La pensée de sa « trahison, » du « sacrifice de sa vertu, » tout ce qui par la suite lui infligera de si cruelles tortures, est oublié, dans ces heures de vertige, noyé dans le flot de passion dont est inondé tout son être. Le jour où, corps et âme, elle s’est donnée à celui qu’elle adore, marque à ses yeux une ère nouvelle : « Mon sort est prononcé depuis le 10 de février : vous aimer, ou mourir. » Et tel est le changement survenu dans son âme, qu’elle croit être quitte à jamais de sa maladie coutumière, la jalousie, l’ombrageuse suspicion.

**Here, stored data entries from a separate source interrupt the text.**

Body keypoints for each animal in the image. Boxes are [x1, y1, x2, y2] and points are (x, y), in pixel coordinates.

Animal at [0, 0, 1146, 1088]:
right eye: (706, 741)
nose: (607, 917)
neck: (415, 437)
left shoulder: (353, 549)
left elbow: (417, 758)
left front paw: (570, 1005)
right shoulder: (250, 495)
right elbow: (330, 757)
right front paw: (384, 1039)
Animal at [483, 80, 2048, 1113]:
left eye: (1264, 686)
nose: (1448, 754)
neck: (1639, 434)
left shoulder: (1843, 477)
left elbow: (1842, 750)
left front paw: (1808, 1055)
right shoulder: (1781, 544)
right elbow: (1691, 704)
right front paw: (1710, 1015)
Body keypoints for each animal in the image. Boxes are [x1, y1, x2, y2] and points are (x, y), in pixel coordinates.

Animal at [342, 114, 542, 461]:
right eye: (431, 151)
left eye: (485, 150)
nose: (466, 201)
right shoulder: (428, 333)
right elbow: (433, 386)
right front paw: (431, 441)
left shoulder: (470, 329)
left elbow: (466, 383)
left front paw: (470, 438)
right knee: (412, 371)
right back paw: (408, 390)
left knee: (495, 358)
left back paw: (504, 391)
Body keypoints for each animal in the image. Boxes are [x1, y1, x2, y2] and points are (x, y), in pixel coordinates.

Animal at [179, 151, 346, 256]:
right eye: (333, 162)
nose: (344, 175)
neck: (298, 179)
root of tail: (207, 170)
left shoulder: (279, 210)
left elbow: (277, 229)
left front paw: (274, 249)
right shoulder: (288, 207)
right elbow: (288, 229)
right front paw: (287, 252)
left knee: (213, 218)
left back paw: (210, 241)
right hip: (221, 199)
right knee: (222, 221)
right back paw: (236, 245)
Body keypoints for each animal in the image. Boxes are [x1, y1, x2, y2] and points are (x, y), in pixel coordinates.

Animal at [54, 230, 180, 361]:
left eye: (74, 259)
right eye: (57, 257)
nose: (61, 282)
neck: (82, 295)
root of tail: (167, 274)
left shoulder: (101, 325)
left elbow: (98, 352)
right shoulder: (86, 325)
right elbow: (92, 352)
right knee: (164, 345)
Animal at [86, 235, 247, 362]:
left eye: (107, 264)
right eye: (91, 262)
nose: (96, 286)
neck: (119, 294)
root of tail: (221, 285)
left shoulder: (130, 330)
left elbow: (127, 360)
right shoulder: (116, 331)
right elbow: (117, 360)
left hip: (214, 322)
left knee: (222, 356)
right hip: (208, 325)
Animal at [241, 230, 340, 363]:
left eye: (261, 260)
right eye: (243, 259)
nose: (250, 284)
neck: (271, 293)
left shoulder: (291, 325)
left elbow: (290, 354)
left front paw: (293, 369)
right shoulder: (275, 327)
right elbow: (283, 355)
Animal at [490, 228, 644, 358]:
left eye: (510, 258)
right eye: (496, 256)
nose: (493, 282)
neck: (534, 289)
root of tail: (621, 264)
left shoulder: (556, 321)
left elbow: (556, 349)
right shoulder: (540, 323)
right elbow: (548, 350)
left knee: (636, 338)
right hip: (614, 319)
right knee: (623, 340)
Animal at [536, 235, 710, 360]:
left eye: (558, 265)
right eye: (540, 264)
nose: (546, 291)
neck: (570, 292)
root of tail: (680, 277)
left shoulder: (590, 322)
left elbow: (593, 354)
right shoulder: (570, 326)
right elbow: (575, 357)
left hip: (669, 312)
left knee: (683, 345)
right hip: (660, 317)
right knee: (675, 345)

Le hasard a voulu qu’elle ait précisément alors rencontré Mme de Montsauge ; elle a fort admiré sa taille et sa figure, et elle espère, dit-elle, que le moral répond à ce charmant physique : « Je le crois, et même je le désire. Ce mouvement est-il généreux[3] ! » Elle pousse cette « générosité » jusqu’à marquer de l’intérêt pour la jeune fille de son ancienne rivale : « Voilà enfin ce livre[4] ; je ne vous le donne qu’à la condition que vous le donnerez à Mme de Mont-sauge. Quoique mademoiselle sa fille ne soit pas aussi enfant qu’Emilie, il lui sera encore utile. Il y a bien de ces dames à plumes

  1. Archives du comte de Villeneuve-Guibert.
  2. Archives du comte de Villeneuve-Guibert.
  3. Ibidem.
  4. Ibidem. Il s’agit du livre intitulé : les Conversations d’Emilie, par Mme d’Épinay, qui venait justement de paraître.